# Baby's first solid foods - hilarious!



## MarcusM (Jun 23, 2008)

My daughter Daria eating solids for the first time!


----------



## Sarah23 (Jun 23, 2008)

hahahaha!!! Thats great! What an expression!!!


----------



## LynziMarie (Jun 23, 2008)

LOL!
that's great!

too cute... that's gonna be one to show the boyfriend


----------



## MarcusM (Jun 23, 2008)

LynziMarie said:


> LOL!
> that's great!
> 
> too cute...



ha, thanks..



> that's gonna be one to show the boyfriend



haha...you mean like a hint-dropping type of thing???

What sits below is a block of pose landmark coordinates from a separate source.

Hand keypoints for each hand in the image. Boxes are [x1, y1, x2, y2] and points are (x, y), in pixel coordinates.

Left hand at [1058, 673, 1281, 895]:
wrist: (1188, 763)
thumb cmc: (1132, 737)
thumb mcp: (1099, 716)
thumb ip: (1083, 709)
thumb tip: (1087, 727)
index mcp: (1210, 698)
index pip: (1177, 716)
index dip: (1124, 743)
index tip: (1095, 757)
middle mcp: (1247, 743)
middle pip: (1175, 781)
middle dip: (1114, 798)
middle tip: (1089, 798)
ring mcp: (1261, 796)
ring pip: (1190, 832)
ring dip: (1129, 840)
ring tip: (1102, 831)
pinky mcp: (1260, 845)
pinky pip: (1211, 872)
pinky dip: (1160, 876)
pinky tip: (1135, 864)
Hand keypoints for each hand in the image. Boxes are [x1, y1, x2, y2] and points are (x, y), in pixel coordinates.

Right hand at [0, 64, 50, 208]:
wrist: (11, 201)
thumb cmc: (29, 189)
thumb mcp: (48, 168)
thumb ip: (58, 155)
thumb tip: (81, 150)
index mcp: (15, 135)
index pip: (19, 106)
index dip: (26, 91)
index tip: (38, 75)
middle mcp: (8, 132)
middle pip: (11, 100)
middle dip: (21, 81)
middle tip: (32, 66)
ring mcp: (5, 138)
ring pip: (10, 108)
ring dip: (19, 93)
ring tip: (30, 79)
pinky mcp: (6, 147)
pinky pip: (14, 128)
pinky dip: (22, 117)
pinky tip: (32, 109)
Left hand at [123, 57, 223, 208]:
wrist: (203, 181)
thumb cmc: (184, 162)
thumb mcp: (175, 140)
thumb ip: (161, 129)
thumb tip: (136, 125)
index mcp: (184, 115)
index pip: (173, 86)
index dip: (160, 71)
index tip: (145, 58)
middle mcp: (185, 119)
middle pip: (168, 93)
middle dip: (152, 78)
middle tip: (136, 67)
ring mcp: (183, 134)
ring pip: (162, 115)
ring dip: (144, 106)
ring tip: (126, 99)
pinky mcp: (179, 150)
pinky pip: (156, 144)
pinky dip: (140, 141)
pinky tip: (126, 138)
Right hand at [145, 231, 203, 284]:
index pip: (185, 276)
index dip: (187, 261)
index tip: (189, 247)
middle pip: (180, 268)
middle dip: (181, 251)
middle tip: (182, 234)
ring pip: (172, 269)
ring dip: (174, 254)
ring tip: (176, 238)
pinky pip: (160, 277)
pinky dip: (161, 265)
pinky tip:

Let me know how that works out!


----------



## spiffybeth (Jun 30, 2008)

:lmao:


----------



## KabeXTi (Jun 30, 2008)

Nice expression 

I've got a ton of pictures of my son in his high chair covered in spaghetti or some other random food with a huge grin on his face.  Kids are awesome.


----------



## Miaow (Jul 1, 2008)

LOL love the expression  

BTW i have to say also what a great head of hair she has   My daughter wouldn't have had that amount till she was around 18mths-2 (cut her fringe for the 1st time at 2) lol


----------



## claned (Jul 2, 2008)

Is her expression of delight or horror?  Never know with those little jars (some them smelled so awful I could not bring myself to subject my babe to them LOL).


----------



## Barbiro (Jul 8, 2008)

That's a "priceless" moment  Beautiful baby and gorgeous hair!


----------



## Bright_Side (Jul 8, 2008)

too cute! great pic! What a doll!


----------



## vinyljunkie (Jul 8, 2008)

hahahah, good stuff!


----------



## LaFoto (Jul 9, 2008)

She did NOT trust that spoon, did she? Not really! She had to watch it ALL the way into her little mouth!


----------



## poppy67 (Jul 9, 2008)

Lol..Hilarious! :lmao:


----------



## Mav (Jul 9, 2008)

NICE!


----------



## mmcduffie1 (Jul 9, 2008)

What's so funny? I don't get it? That's the way I eat and no one laughs.


----------



## Kimberly81 (Jul 11, 2008)

MarcusM said:


> My daughter Daria eating solids for the first time!



oh..... my god.  that is a once in a lifetime capture right there! LOL her face says "bloody hell mom, you have been  holding out on me! This stuff is great!"


----------